One very convenient feature about replicas, though, is available in the deployment view. Opening the control menu for a given deployment, you can select the “Scale” option, and then adjust your desired replica count with the slider!

One thing that Lens revealed to me (because you have to pick your cluster upon startup): it found two clusters on my development box: docker-desktop and docker-for-desktop. (You can also see both from kubectl config get-contexts.) Two different cluster names, yes, but they both point to the same actual cluster! It turns out that it was an artifact introduced a few months ago by Docker because they decided a name change was in order. They chose to leave the legacy docker-for-desktop in place so as not to break user scripts that might rely on it. However, due to feedback on the issue (https://github.com/docker/for-mac/issues/4089) they have fixed it (removed it) as of the latest Edge release 2.3.2.0 (at the time of writing).

Stern

There is one more piece of crucial tooling for me that none of the previous tools can offer: when I am trying to diagnose a failure during development, I usually pore over the logs. It is tedious to have to do that one log at a time, particularly when you do not have a notion of where to start looking. The good folks at Wercker have a multi-log viewing tool called stern that lets you tail all the logs you might want. For example, with this command, I am asking to see the latest entries in real-time from the “gloo-system” namespace (-n gloo-system), except for any message that is involved in health checks (-e health), going back only as far as one minute ago (--since 1m). You can also filter by the content of messages, too, with regular expressions. I have just given a single dot as the final argument, meaning any character–in other words, unfiltered by message.

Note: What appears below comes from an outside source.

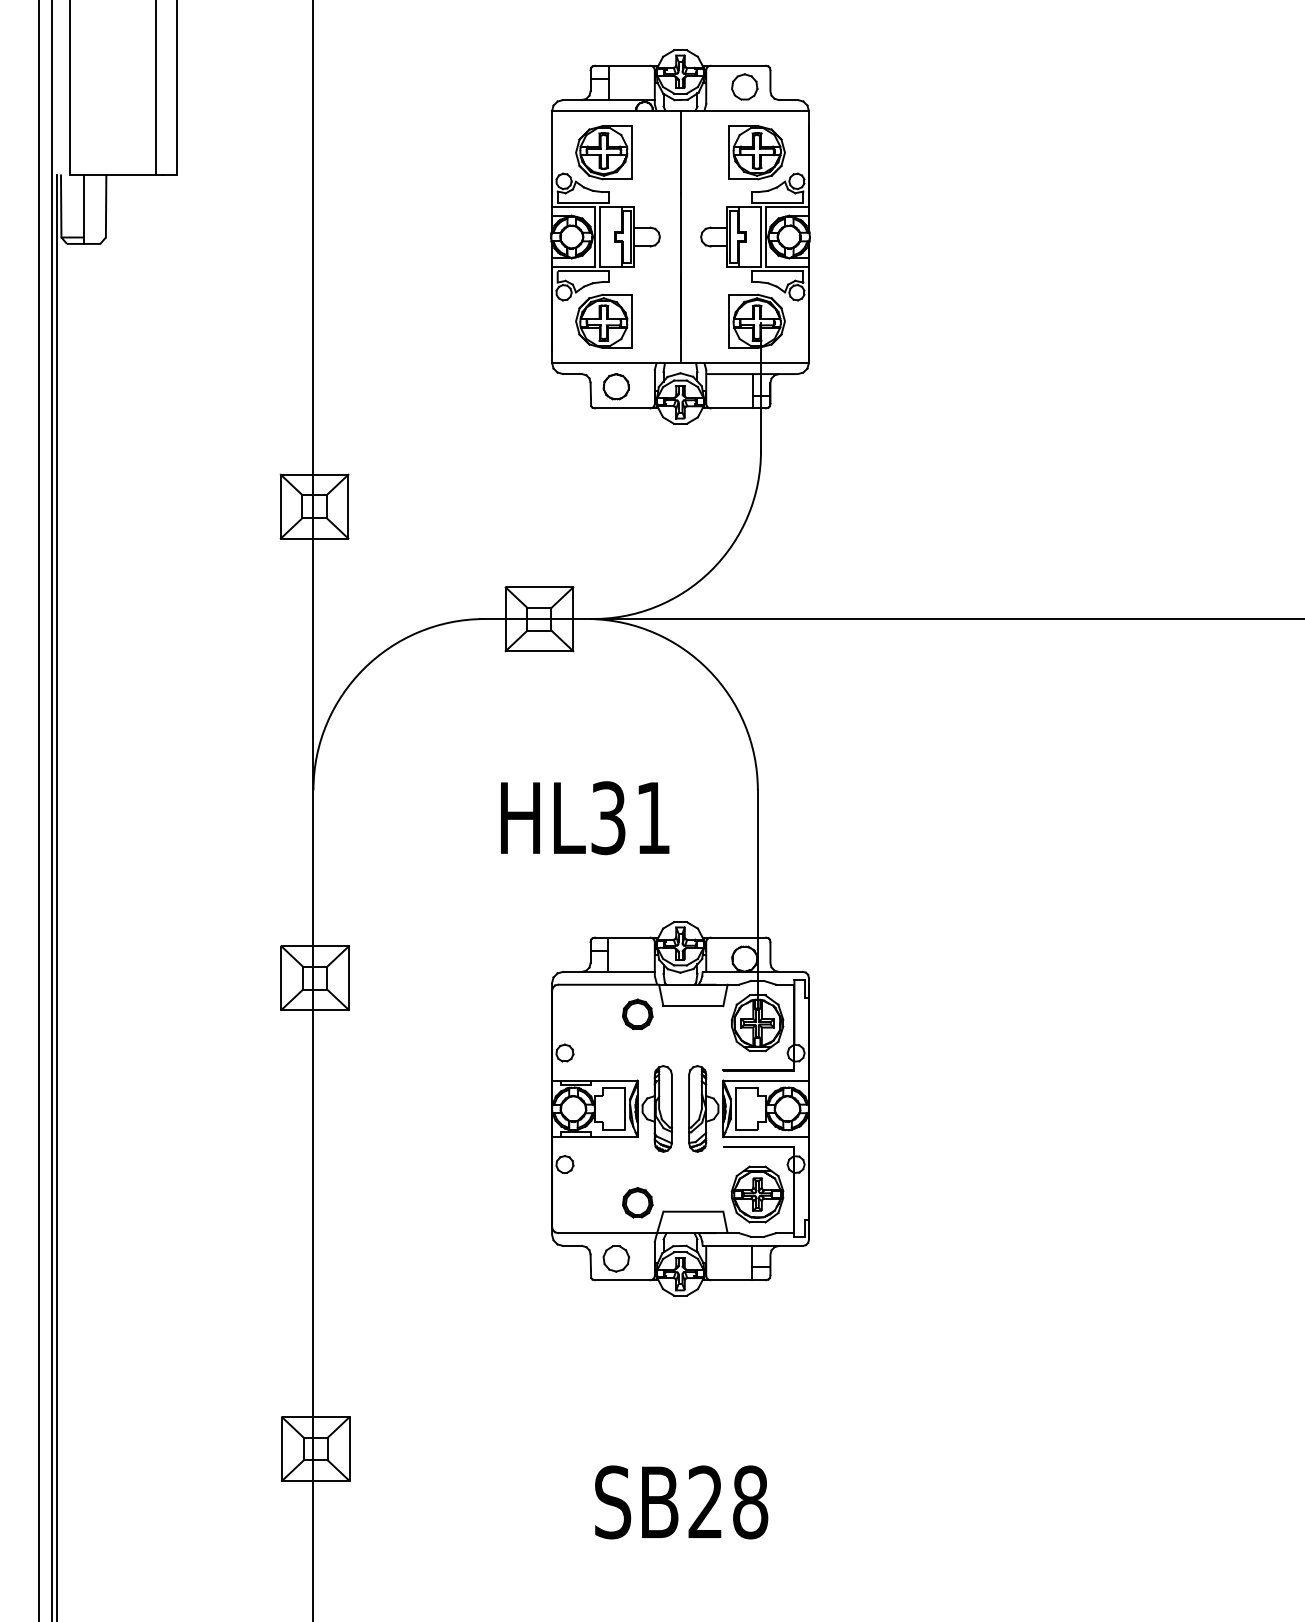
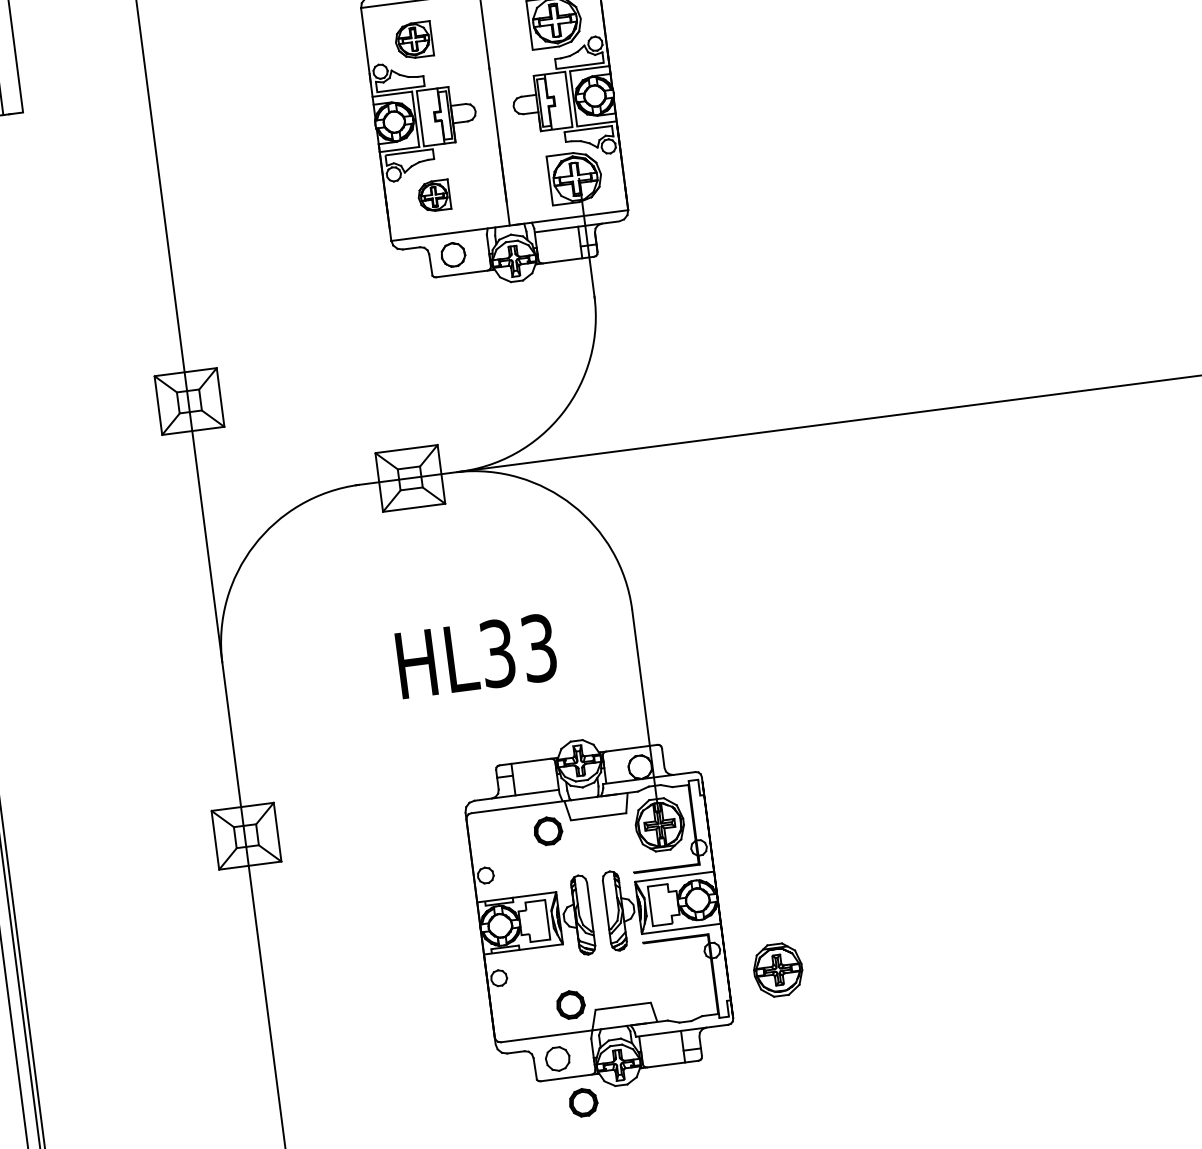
part: (603, 152) -> (413, 40), size x0.7
part: (603, 321) -> (433, 196), size x0.6
text: (653, 818) -> (539, 648), HL31 -> HL33
part: (757, 1194) -> (778, 970), moved
part: (637, 1308) -> (583, 1102), added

Here is a partial output when I exercised my API. Stern color codes each pod name so you can see three different pods have reported new log messages here.

Summary

This article just scratches the surface of what one can do to check the pulse of your Kubernetes installation. These tools have been invaluable to me as I have been learning to understand the state of my k8s world and to diagnose issues with it. There are likely many more useful tools out there; please post a comment to share your favorites!